## Exercise goal
Gather all lines in the entries that include the word "voor".

Dataset entries
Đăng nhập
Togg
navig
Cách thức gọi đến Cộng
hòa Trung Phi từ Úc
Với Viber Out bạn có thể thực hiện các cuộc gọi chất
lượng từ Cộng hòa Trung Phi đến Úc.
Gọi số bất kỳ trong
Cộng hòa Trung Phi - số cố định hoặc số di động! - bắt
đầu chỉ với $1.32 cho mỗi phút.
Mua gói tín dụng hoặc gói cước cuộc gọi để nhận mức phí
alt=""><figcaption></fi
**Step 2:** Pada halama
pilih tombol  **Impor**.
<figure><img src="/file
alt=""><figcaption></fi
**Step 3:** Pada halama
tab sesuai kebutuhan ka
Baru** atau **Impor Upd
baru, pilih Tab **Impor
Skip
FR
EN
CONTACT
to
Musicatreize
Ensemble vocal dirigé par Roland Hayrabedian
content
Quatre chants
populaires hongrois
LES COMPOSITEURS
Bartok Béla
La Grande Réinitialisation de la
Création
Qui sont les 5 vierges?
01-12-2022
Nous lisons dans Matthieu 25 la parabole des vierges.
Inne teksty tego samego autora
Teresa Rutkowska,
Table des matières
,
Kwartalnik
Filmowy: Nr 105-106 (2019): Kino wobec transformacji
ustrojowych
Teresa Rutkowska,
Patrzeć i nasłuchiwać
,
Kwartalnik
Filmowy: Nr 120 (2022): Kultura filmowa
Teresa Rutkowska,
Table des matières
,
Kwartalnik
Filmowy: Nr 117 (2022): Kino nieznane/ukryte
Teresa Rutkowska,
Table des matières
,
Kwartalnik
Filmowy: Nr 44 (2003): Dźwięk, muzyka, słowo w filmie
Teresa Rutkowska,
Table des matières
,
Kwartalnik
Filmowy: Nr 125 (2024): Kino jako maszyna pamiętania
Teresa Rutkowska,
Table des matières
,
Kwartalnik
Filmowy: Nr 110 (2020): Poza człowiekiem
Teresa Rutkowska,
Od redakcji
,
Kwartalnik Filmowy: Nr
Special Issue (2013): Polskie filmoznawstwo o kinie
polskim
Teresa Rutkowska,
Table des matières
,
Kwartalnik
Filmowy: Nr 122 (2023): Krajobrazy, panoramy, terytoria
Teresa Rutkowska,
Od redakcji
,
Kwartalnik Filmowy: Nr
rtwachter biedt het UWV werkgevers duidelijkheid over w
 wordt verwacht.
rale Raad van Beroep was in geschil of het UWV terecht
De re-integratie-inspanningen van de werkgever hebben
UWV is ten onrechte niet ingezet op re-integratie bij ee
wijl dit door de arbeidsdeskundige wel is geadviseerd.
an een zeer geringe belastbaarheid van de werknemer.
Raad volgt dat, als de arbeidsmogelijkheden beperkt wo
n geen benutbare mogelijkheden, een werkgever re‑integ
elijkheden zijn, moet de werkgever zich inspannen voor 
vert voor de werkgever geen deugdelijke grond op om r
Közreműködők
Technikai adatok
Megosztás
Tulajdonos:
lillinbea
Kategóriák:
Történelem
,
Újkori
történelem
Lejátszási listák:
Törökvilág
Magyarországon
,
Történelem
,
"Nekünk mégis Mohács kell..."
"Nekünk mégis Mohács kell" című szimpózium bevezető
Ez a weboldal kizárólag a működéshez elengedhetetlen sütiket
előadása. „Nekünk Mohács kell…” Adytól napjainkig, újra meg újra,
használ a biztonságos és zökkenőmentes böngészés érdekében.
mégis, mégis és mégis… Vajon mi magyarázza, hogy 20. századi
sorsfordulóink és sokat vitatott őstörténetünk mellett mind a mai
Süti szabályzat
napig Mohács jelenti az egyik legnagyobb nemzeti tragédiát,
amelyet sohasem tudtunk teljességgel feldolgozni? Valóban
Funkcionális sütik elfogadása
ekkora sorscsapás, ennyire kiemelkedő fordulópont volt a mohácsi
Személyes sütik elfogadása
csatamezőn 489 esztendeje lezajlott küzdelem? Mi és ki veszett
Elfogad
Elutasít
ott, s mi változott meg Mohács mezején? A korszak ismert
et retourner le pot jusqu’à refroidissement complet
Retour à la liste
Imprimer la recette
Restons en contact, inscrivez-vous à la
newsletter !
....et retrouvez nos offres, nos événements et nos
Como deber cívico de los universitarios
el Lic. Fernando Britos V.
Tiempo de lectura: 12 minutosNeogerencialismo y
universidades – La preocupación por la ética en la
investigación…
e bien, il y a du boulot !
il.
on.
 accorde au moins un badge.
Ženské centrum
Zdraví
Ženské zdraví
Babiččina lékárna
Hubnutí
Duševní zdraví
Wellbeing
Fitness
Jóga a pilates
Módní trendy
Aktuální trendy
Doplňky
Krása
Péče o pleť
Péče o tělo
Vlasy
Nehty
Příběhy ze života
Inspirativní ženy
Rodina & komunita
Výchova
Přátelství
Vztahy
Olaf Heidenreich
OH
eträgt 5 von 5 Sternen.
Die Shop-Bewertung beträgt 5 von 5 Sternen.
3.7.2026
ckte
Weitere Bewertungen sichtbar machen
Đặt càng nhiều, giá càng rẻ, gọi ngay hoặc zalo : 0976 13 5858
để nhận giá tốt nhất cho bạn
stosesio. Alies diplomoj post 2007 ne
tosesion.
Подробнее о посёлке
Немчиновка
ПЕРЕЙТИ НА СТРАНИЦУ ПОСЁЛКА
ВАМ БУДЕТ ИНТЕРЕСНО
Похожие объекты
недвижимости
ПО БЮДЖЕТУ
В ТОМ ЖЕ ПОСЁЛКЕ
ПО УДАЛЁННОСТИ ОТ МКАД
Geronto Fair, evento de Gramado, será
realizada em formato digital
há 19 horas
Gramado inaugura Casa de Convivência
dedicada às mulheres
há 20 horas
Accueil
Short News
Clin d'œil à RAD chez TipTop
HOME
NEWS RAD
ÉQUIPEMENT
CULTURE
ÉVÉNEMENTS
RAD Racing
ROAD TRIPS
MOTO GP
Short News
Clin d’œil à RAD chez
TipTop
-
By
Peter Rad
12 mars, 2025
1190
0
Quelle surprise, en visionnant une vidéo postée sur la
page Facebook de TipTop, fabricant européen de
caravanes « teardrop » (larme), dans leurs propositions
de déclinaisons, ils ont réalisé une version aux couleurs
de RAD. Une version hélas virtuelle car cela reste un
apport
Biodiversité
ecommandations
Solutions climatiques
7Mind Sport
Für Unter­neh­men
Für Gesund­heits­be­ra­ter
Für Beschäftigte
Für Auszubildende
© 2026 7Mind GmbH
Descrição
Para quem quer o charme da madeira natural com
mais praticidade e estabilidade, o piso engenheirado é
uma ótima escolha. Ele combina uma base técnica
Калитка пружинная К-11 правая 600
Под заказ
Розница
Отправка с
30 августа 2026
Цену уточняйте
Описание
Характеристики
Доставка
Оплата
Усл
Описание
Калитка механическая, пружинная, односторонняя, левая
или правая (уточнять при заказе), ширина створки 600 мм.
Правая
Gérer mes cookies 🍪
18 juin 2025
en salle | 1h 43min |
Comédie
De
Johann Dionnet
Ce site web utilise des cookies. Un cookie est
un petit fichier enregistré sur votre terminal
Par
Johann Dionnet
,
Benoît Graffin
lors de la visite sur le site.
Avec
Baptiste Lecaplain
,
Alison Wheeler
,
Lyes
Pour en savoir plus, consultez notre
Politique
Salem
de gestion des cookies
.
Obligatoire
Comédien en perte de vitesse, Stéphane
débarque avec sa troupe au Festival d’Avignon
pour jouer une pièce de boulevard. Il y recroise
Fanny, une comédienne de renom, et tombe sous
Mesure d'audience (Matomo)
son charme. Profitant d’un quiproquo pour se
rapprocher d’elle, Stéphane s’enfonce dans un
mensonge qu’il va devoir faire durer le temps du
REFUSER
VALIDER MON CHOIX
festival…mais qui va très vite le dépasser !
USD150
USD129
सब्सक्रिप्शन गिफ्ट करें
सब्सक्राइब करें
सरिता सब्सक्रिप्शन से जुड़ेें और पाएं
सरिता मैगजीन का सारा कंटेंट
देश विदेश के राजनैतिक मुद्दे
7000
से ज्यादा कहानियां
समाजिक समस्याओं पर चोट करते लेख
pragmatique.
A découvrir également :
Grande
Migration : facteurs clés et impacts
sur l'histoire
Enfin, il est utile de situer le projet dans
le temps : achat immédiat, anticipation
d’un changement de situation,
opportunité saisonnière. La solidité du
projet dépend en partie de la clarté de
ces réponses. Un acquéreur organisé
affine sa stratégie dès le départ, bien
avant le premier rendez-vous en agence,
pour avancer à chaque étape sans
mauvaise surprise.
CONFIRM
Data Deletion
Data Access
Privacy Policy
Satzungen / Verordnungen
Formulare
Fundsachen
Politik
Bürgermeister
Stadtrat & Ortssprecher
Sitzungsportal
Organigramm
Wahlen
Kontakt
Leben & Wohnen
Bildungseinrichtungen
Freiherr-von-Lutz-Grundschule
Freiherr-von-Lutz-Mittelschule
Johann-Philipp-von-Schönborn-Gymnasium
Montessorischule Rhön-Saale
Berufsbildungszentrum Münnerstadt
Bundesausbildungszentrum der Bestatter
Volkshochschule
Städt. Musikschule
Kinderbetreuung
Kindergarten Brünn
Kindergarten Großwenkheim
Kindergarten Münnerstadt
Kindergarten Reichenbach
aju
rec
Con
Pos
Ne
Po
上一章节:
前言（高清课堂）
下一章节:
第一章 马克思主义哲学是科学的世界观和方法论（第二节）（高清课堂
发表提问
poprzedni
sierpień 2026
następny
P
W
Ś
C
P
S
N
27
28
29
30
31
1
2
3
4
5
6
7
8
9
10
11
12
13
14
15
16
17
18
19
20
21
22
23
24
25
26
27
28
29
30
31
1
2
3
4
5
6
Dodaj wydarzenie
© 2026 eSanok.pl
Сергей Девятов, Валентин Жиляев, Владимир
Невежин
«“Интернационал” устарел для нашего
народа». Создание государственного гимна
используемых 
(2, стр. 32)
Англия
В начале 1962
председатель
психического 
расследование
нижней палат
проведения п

## Exercise output
elijkheden zijn, moet de werkgever zich inspannen voor 
vert voor de werkgever geen deugdelijke grond op om r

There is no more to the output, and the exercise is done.